Entries from a dataset:
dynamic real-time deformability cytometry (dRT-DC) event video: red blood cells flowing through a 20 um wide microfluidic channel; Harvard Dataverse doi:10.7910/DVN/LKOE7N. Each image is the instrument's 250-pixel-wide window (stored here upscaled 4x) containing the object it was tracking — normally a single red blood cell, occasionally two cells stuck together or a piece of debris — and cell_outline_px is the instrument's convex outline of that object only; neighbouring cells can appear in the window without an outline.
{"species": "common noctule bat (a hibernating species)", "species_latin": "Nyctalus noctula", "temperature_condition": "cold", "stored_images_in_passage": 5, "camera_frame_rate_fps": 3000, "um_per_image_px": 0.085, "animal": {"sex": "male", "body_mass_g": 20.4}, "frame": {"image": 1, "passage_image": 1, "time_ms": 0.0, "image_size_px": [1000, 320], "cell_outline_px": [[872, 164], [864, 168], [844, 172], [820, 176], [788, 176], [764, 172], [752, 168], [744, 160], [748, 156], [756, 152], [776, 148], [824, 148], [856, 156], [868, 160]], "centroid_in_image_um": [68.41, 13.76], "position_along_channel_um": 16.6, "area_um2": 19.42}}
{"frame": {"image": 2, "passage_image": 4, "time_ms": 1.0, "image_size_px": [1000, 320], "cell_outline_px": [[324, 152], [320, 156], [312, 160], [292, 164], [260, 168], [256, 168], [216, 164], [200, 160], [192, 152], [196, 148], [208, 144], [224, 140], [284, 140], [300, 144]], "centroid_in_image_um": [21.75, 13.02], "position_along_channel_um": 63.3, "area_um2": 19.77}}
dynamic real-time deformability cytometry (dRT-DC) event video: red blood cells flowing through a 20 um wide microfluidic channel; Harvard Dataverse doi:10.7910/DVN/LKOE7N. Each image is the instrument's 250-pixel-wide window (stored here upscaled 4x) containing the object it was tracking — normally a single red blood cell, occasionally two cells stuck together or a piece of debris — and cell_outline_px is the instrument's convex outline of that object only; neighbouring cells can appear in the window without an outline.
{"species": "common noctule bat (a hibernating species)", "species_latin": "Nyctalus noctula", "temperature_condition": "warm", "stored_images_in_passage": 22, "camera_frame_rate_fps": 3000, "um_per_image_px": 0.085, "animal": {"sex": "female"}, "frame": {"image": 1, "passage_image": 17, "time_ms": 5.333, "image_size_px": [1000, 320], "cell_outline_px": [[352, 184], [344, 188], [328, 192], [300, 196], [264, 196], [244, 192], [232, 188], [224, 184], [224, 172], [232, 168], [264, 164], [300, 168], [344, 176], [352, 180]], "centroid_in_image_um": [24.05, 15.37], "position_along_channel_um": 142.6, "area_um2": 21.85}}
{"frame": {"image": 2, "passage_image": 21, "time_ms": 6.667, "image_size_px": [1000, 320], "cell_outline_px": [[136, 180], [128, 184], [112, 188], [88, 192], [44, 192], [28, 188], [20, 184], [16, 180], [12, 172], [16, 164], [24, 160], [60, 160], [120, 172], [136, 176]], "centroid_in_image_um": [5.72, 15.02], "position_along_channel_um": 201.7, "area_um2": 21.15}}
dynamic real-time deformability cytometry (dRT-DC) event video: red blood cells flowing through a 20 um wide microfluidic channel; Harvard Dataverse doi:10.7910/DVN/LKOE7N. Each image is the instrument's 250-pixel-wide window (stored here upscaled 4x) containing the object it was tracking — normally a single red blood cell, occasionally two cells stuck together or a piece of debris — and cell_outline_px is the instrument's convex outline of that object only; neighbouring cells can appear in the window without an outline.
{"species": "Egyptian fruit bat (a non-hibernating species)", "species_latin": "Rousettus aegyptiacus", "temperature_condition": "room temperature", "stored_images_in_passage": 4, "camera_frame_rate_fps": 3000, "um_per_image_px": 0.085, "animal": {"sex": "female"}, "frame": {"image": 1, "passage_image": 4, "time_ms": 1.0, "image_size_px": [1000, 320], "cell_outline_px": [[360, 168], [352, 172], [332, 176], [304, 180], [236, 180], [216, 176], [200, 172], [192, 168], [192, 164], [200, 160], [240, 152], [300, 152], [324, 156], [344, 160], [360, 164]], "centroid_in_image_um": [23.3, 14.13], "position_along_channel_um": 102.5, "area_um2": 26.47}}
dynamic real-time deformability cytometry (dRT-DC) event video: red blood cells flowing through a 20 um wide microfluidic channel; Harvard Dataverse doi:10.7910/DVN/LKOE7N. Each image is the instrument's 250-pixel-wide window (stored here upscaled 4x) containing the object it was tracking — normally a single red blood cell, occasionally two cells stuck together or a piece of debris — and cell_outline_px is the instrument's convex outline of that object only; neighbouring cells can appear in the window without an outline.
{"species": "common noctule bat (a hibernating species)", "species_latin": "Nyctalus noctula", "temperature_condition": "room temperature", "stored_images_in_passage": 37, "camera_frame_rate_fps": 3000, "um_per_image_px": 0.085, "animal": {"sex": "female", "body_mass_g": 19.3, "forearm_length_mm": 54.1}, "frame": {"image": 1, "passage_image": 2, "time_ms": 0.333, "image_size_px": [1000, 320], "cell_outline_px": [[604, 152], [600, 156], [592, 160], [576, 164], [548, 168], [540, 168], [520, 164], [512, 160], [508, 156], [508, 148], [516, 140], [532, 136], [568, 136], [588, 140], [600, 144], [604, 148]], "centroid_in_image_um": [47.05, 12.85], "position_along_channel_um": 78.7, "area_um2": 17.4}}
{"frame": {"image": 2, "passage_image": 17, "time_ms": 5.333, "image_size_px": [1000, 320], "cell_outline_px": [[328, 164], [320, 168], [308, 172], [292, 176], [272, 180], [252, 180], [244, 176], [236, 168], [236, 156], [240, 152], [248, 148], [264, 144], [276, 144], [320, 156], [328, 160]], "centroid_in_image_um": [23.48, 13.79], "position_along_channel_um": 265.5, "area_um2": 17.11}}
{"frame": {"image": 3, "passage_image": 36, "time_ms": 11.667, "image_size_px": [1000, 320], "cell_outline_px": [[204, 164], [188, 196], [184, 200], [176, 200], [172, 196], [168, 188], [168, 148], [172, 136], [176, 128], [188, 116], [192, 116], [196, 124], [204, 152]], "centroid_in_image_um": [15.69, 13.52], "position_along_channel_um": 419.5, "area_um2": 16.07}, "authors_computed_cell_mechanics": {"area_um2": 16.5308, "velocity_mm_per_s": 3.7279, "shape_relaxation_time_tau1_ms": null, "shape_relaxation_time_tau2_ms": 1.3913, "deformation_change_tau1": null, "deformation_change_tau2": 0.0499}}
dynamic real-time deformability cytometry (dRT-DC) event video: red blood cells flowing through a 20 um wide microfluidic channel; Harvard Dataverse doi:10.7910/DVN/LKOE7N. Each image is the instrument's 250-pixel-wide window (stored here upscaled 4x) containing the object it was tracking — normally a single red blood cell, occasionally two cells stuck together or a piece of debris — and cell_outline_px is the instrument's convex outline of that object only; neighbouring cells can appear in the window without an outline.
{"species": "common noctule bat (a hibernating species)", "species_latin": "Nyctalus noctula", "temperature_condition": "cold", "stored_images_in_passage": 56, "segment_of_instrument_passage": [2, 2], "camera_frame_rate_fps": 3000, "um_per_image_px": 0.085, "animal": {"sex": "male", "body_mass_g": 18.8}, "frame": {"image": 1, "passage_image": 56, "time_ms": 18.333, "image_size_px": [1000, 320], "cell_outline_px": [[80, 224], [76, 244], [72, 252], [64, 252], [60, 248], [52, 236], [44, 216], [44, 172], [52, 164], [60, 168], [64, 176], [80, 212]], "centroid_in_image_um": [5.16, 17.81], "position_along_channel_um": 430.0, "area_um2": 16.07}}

Task: Reproduce each record shown above without altering a single word.

Exercise result:
dynamic real-time deformability cytometry (dRT-DC) event video: red blood cells flowing through a 20 um wide microfluidic channel; Harvard Dataverse doi:10.7910/DVN/LKOE7N. Each image is the instrument's 250-pixel-wide window (stored here upscaled 4x) containing the object it was tracking — normally a single red blood cell, occasionally two cells stuck together or a piece of debris — and cell_outline_px is the instrument's convex outline of that object only; neighbouring cells can appear in the window without an outline.
{"species": "common noctule bat (a hibernating species)", "species_latin": "Nyctalus noctula", "temperature_condition": "cold", "stored_images_in_passage": 5, "camera_frame_rate_fps": 3000, "um_per_image_px": 0.085, "animal": {"sex": "male", "body_mass_g": 20.4}, "frame": {"image": 1, "passage_image": 1, "time_ms": 0.0, "image_size_px": [1000, 320], "cell_outline_px": [[872, 164], [864, 168], [844, 172], [820, 176], [788, 176], [764, 172], [752, 168], [744, 160], [748, 156], [756, 152], [776, 148], [824, 148], [856, 156], [868, 160]], "centroid_in_image_um": [68.41, 13.76], "position_along_channel_um": 16.6, "area_um2": 19.42}}
{"frame": {"image": 2, "passage_image": 4, "time_ms": 1.0, "image_size_px": [1000, 320], "cell_outline_px": [[324, 152], [320, 156], [312, 160], [292, 164], [260, 168], [256, 168], [216, 164], [200, 160], [192, 152], [196, 148], [208, 144], [224, 140], [284, 140], [300, 144]], "centroid_in_image_um": [21.75, 13.02], "position_along_channel_um": 63.3, "area_um2": 19.77}}
dynamic real-time deformability cytometry (dRT-DC) event video: red blood cells flowing through a 20 um wide microfluidic channel; Harvard Dataverse doi:10.7910/DVN/LKOE7N. Each image is the instrument's 250-pixel-wide window (stored here upscaled 4x) containing the object it was tracking — normally a single red blood cell, occasionally two cells stuck together or a piece of debris — and cell_outline_px is the instrument's convex outline of that object only; neighbouring cells can appear in the window without an outline.
{"species": "common noctule bat (a hibernating species)", "species_latin": "Nyctalus noctula", "temperature_condition": "warm", "stored_images_in_passage": 22, "camera_frame_rate_fps": 3000, "um_per_image_px": 0.085, "animal": {"sex": "female"}, "frame": {"image": 1, "passage_image": 17, "time_ms": 5.333, "image_size_px": [1000, 320], "cell_outline_px": [[352, 184], [344, 188], [328, 192], [300, 196], [264, 196], [244, 192], [232, 188], [224, 184], [224, 172], [232, 168], [264, 164], [300, 168], [344, 176], [352, 180]], "centroid_in_image_um": [24.05, 15.37], "position_along_channel_um": 142.6, "area_um2": 21.85}}
{"frame": {"image": 2, "passage_image": 21, "time_ms": 6.667, "image_size_px": [1000, 320], "cell_outline_px": [[136, 180], [128, 184], [112, 188], [88, 192], [44, 192], [28, 188], [20, 184], [16, 180], [12, 172], [16, 164], [24, 160], [60, 160], [120, 172], [136, 176]], "centroid_in_image_um": [5.72, 15.02], "position_along_channel_um": 201.7, "area_um2": 21.15}}
dynamic real-time deformability cytometry (dRT-DC) event video: red blood cells flowing through a 20 um wide microfluidic channel; Harvard Dataverse doi:10.7910/DVN/LKOE7N. Each image is the instrument's 250-pixel-wide window (stored here upscaled 4x) containing the object it was tracking — normally a single red blood cell, occasionally two cells stuck together or a piece of debris — and cell_outline_px is the instrument's convex outline of that object only; neighbouring cells can appear in the window without an outline.
{"species": "Egyptian fruit bat (a non-hibernating species)", "species_latin": "Rousettus aegyptiacus", "temperature_condition": "room temperature", "stored_images_in_passage": 4, "camera_frame_rate_fps": 3000, "um_per_image_px": 0.085, "animal": {"sex": "female"}, "frame": {"image": 1, "passage_image": 4, "time_ms": 1.0, "image_size_px": [1000, 320], "cell_outline_px": [[360, 168], [352, 172], [332, 176], [304, 180], [236, 180], [216, 176], [200, 172], [192, 168], [192, 164], [200, 160], [240, 152], [300, 152], [324, 156], [344, 160], [360, 164]], "centroid_in_image_um": [23.3, 14.13], "position_along_channel_um": 102.5, "area_um2": 26.47}}
dynamic real-time deformability cytometry (dRT-DC) event video: red blood cells flowing through a 20 um wide microfluidic channel; Harvard Dataverse doi:10.7910/DVN/LKOE7N. Each image is the instrument's 250-pixel-wide window (stored here upscaled 4x) containing the object it was tracking — normally a single red blood cell, occasionally two cells stuck together or a piece of debris — and cell_outline_px is the instrument's convex outline of that object only; neighbouring cells can appear in the window without an outline.
{"species": "common noctule bat (a hibernating species)", "species_latin": "Nyctalus noctula", "temperature_condition": "room temperature", "stored_images_in_passage": 37, "camera_frame_rate_fps": 3000, "um_per_image_px": 0.085, "animal": {"sex": "female", "body_mass_g": 19.3, "forearm_length_mm": 54.1}, "frame": {"image": 1, "passage_image": 2, "time_ms": 0.333, "image_size_px": [1000, 320], "cell_outline_px": [[604, 152], [600, 156], [592, 160], [576, 164], [548, 168], [540, 168], [520, 164], [512, 160], [508, 156], [508, 148], [516, 140], [532, 136], [568, 136], [588, 140], [600, 144], [604, 148]], "centroid_in_image_um": [47.05, 12.85], "position_along_channel_um": 78.7, "area_um2": 17.4}}
{"frame": {"image": 2, "passage_image": 17, "time_ms": 5.333, "image_size_px": [1000, 320], "cell_outline_px": [[328, 164], [320, 168], [308, 172], [292, 176], [272, 180], [252, 180], [244, 176], [236, 168], [236, 156], [240, 152], [248, 148], [264, 144], [276, 144], [320, 156], [328, 160]], "centroid_in_image_um": [23.48, 13.79], "position_along_channel_um": 265.5, "area_um2": 17.11}}
{"frame": {"image": 3, "passage_image": 36, "time_ms": 11.667, "image_size_px": [1000, 320], "cell_outline_px": [[204, 164], [188, 196], [184, 200], [176, 200], [172, 196], [168, 188], [168, 148], [172, 136], [176, 128], [188, 116], [192, 116], [196, 124], [204, 152]], "centroid_in_image_um": [15.69, 13.52], "position_along_channel_um": 419.5, "area_um2": 16.07}, "authors_computed_cell_mechanics": {"area_um2": 16.5308, "velocity_mm_per_s": 3.7279, "shape_relaxation_time_tau1_ms": null, "shape_relaxation_time_tau2_ms": 1.3913, "deformation_change_tau1": null, "deformation_change_tau2": 0.0499}}
dynamic real-time deformability cytometry (dRT-DC) event video: red blood cells flowing through a 20 um wide microfluidic channel; Harvard Dataverse doi:10.7910/DVN/LKOE7N. Each image is the instrument's 250-pixel-wide window (stored here upscaled 4x) containing the object it was tracking — normally a single red blood cell, occasionally two cells stuck together or a piece of debris — and cell_outline_px is the instrument's convex outline of that object only; neighbouring cells can appear in the window without an outline.
{"species": "common noctule bat (a hibernating species)", "species_latin": "Nyctalus noctula", "temperature_condition": "cold", "stored_images_in_passage": 56, "segment_of_instrument_passage": [2, 2], "camera_frame_rate_fps": 3000, "um_per_image_px": 0.085, "animal": {"sex": "male", "body_mass_g": 18.8}, "frame": {"image": 1, "passage_image": 56, "time_ms": 18.333, "image_size_px": [1000, 320], "cell_outline_px": [[80, 224], [76, 244], [72, 252], [64, 252], [60, 248], [52, 236], [44, 216], [44, 172], [52, 164], [60, 168], [64, 176], [80, 212]], "centroid_in_image_um": [5.16, 17.81], "position_along_channel_um": 430.0, "area_um2": 16.07}}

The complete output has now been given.